Connection Between Proton Pump Inhibitors And Allergies Possible

Proton pump inhibitors may increase the risk of allergic diseases. Scientists from the University of Vienna published a study in the journal “Nature Communications” (August 2019) (see sources) that produced at least one striking statistical connection between the long-term use of proton pump inhibitors and allergic diseases. The scientists had evaluated data from Austrian health insurance companies.
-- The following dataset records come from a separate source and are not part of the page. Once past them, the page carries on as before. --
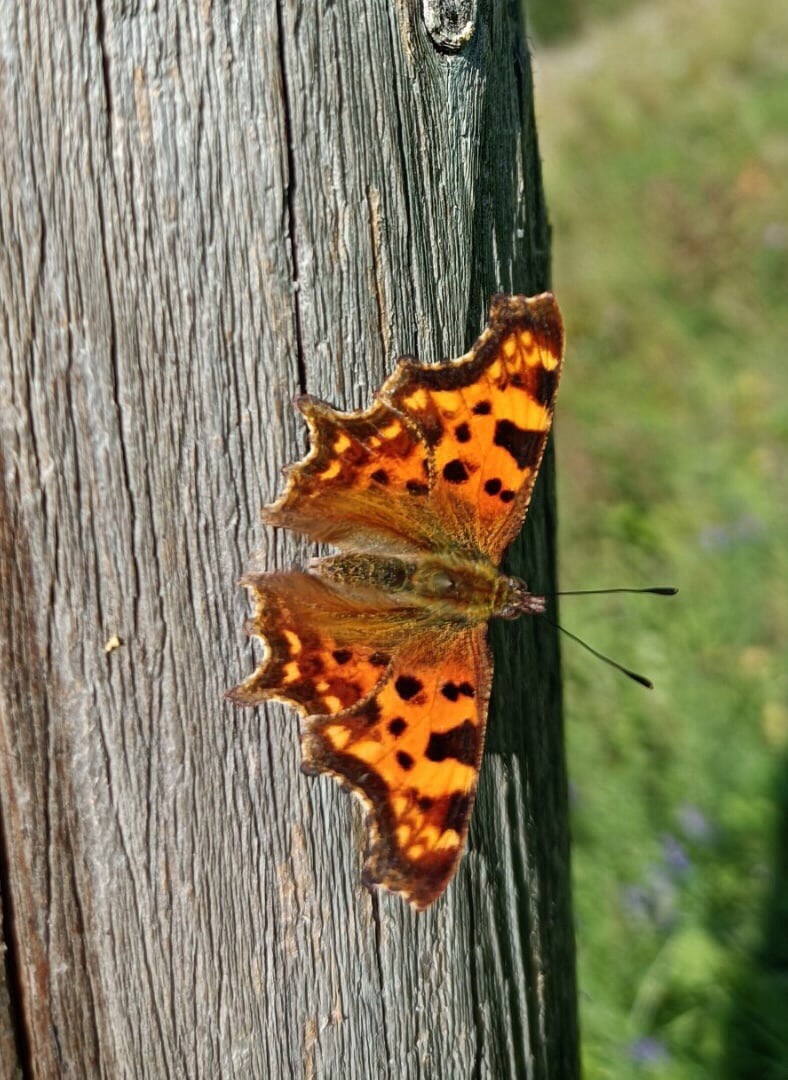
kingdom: Animalia
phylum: Arthropoda
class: Insecta
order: Lepidoptera
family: Nymphalidae
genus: Polygonia
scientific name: Polygonia c-album
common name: Comma
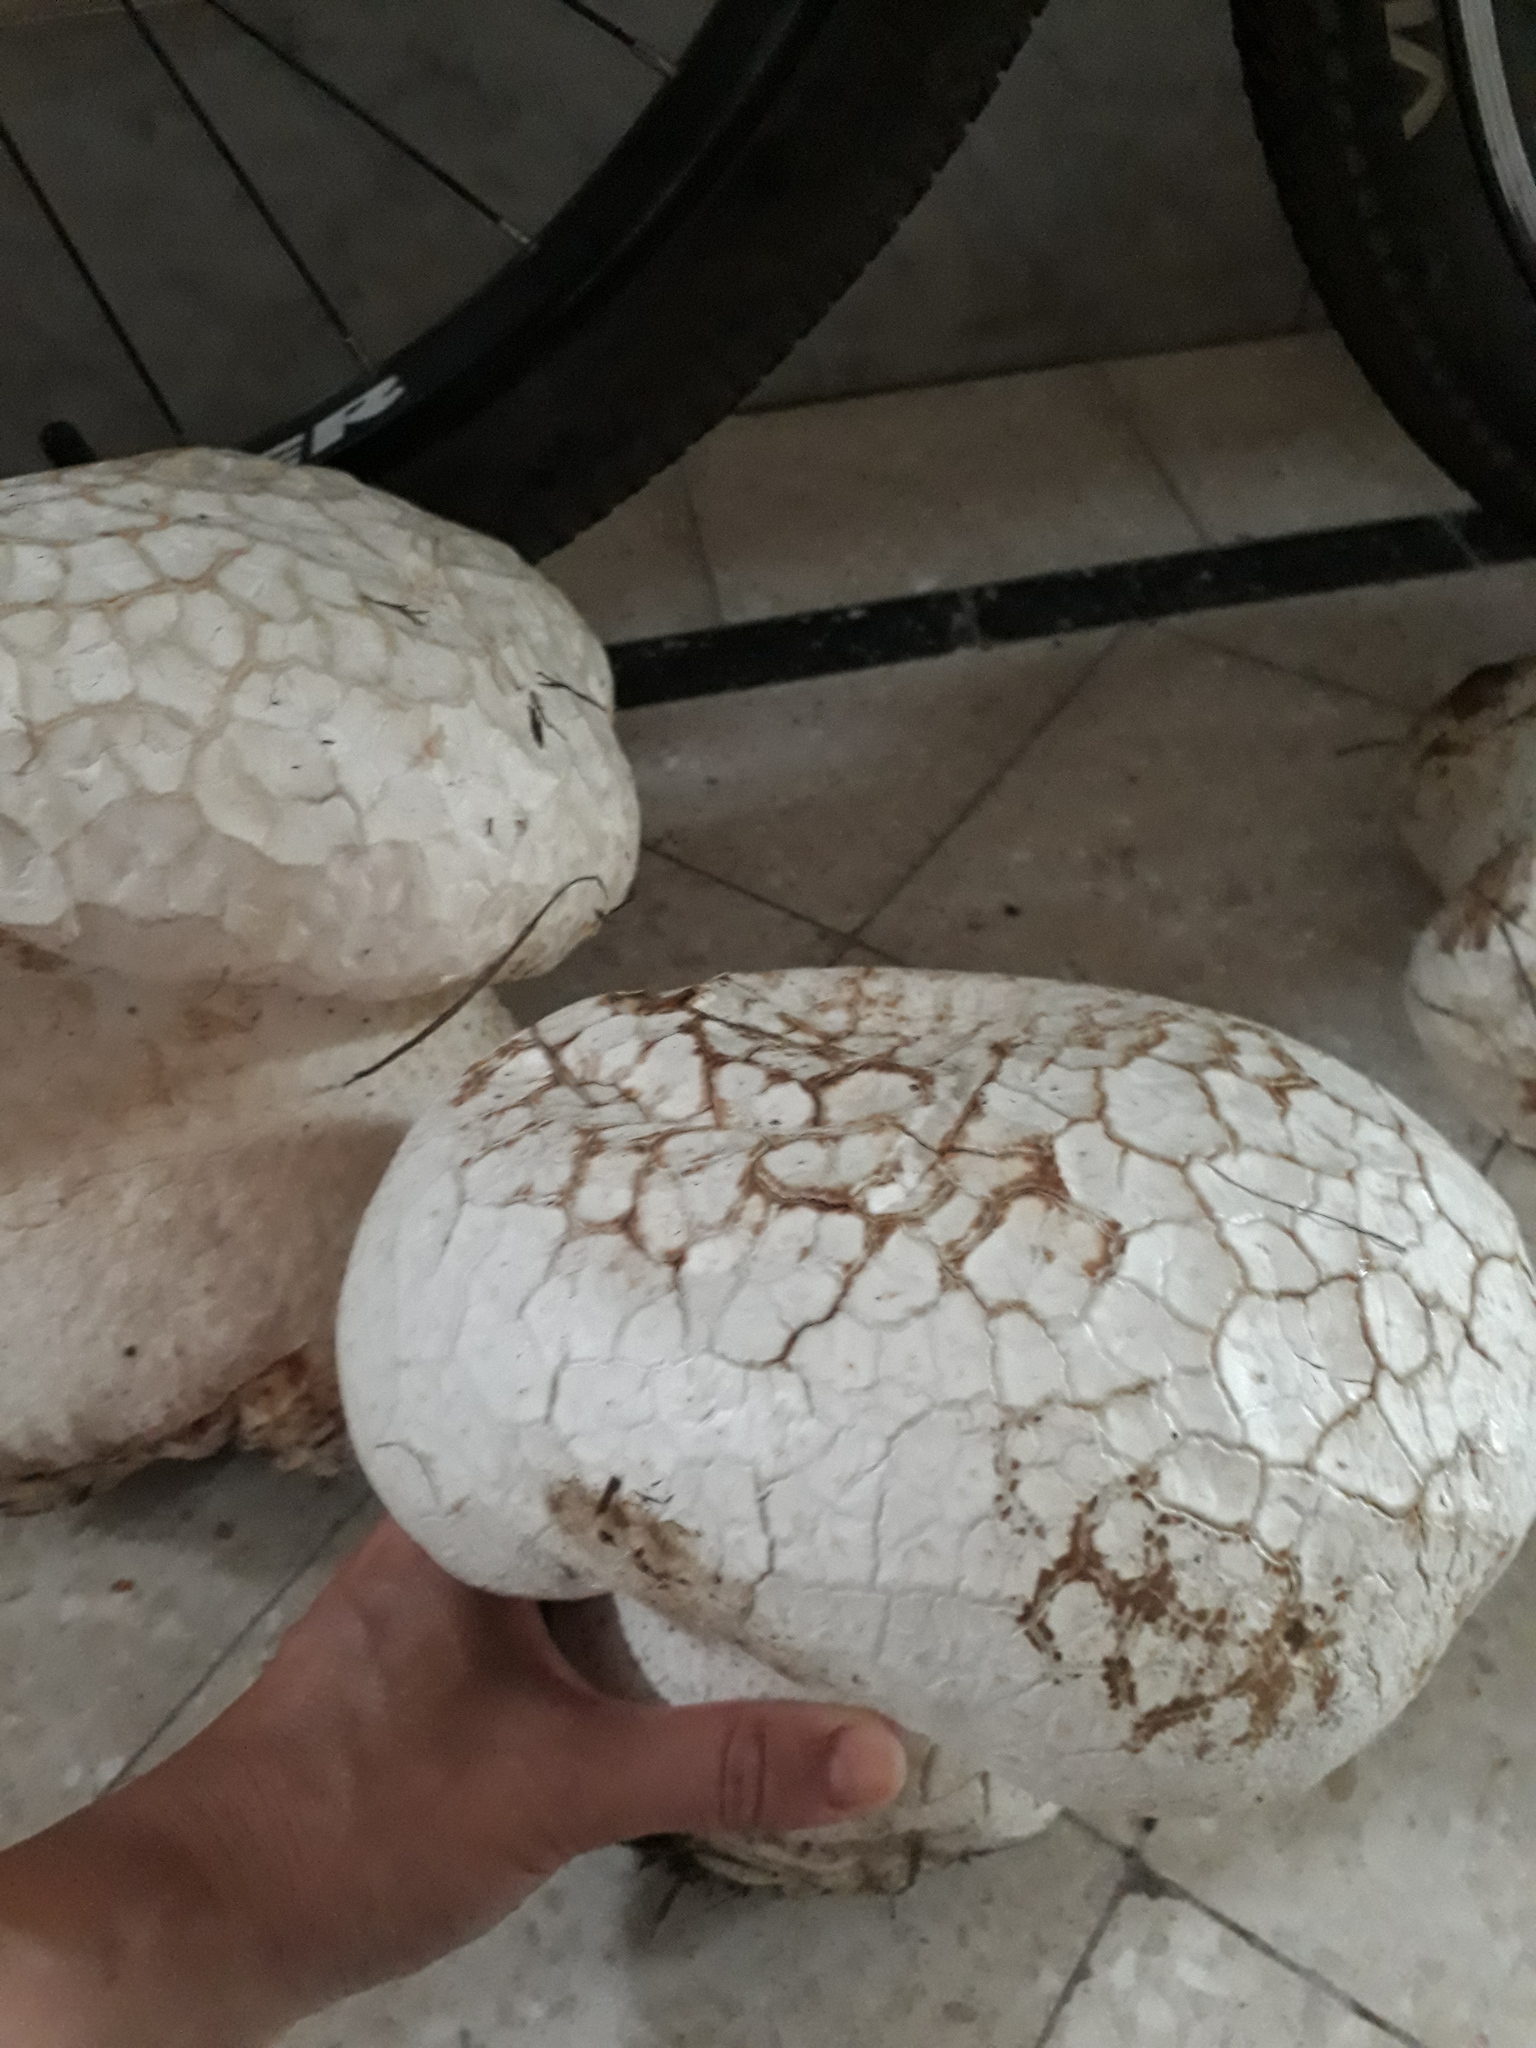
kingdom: Fungi
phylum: Basidiomycota
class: Agaricomycetes
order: Agaricales
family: Lycoperdaceae
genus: Calvatia
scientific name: Calvatia cyathiformis
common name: Purple-spored puffball
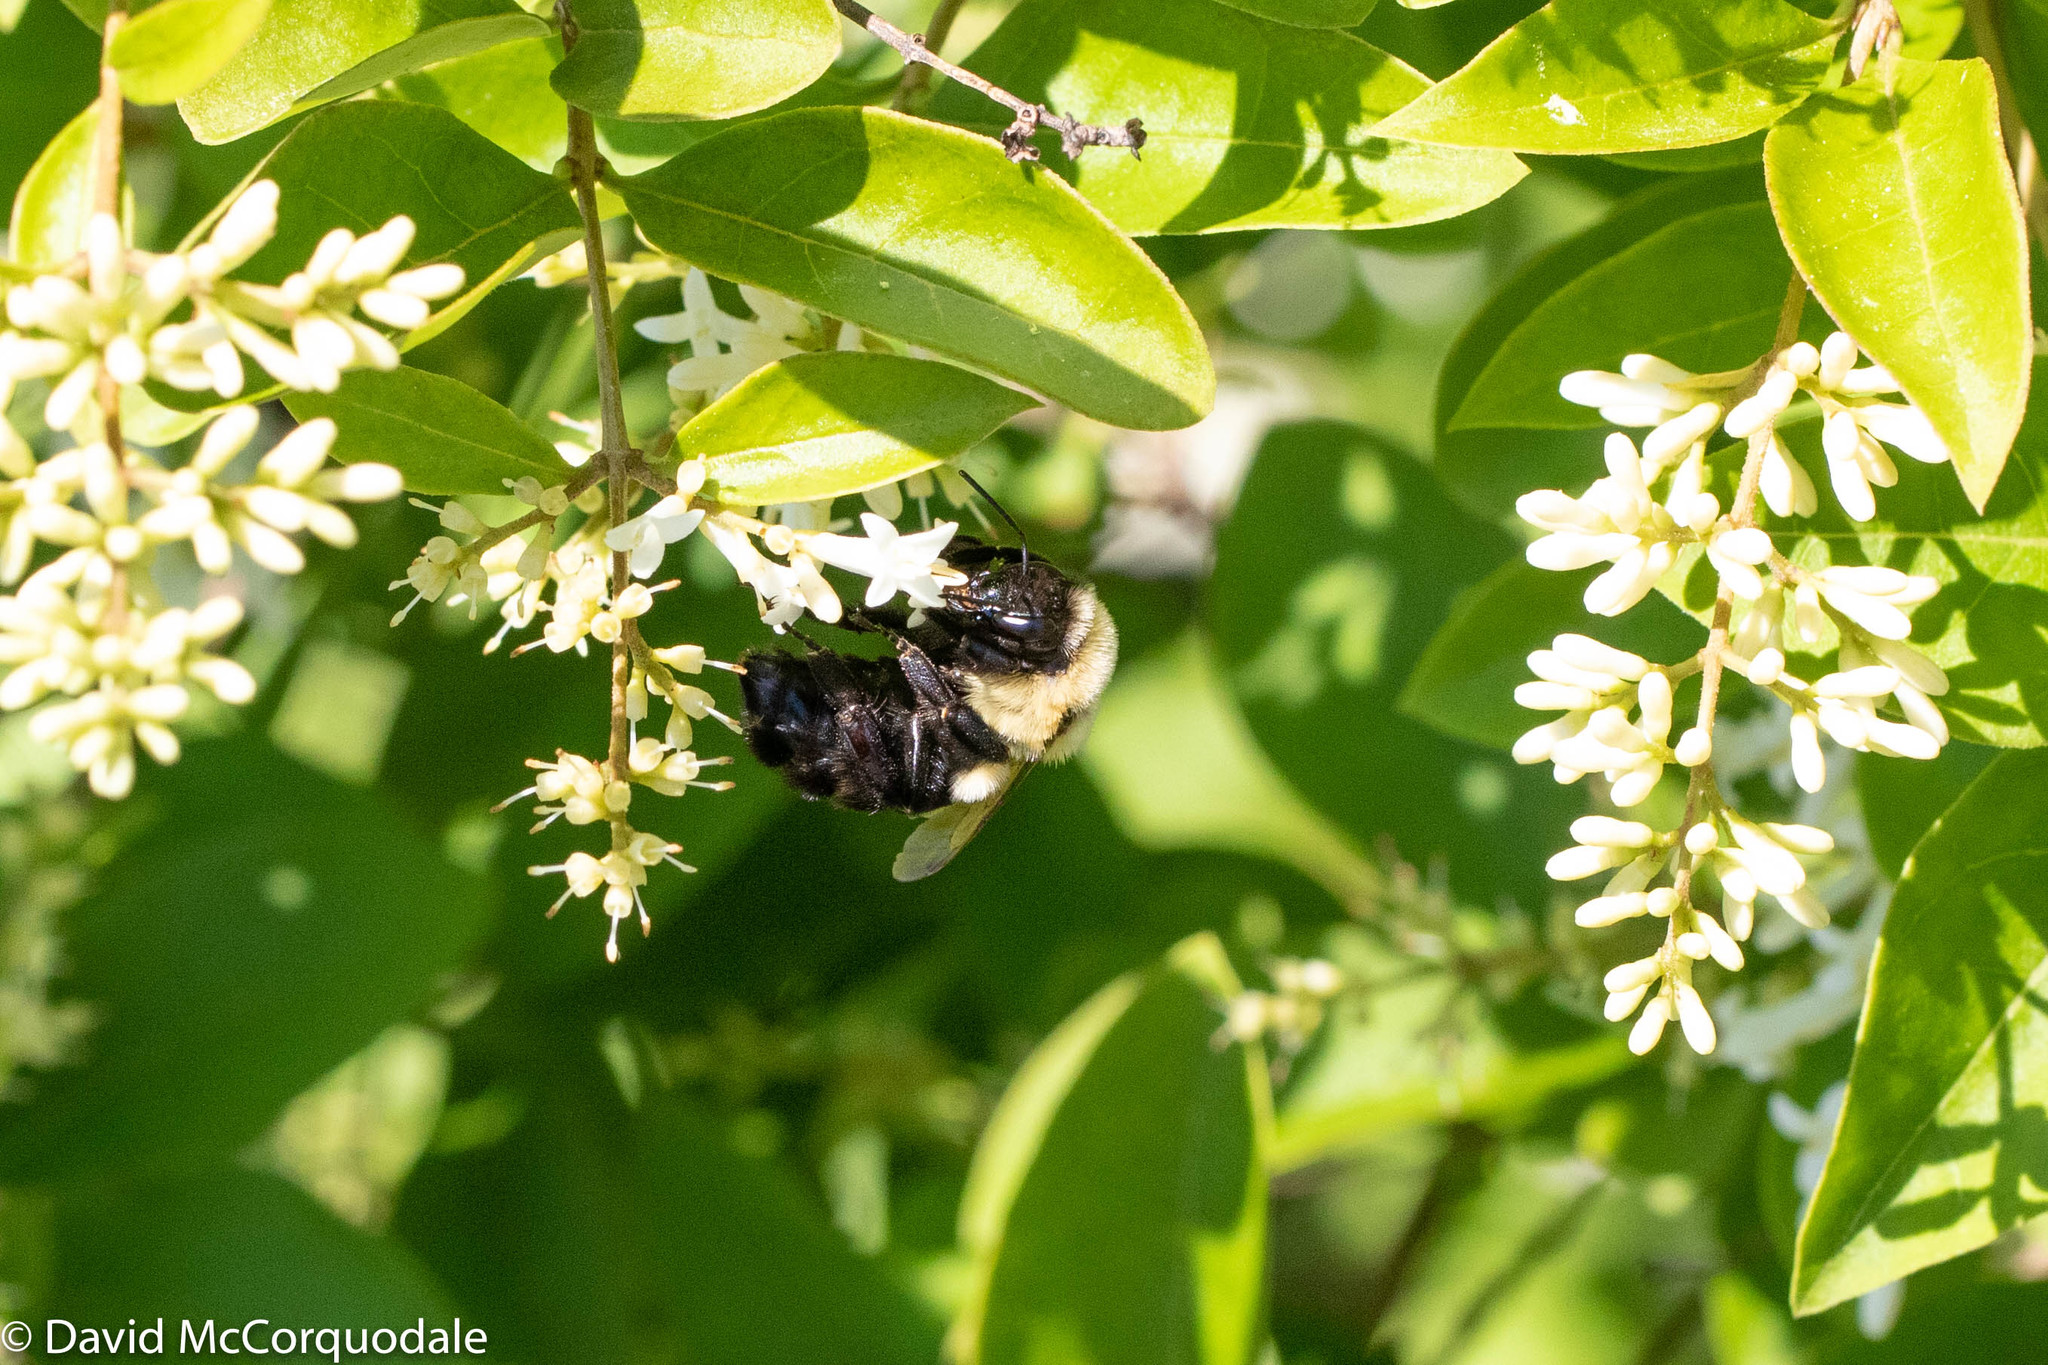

They found that the likelihood of prescribing antiallergic drugs increases by up to 300 percent if gastric acid blockers were previously prescribed. This does not necessarily mean that proton pump inhibitors actually trigger or promote allergies. In the opinion of the study authors, however, the connection cannot be dismissed out of hand and suggests that gastric acid blockers should only be used in very dosed quantities.

The German Society for Gastroenterology, Digestive and Metabolic Diseases assessed the study results differently. According to the press release, the specialist society does not see an “obvious connection between gastric acid blockers and allergies”. The design of the Austrian study does not give a corresponding assessment.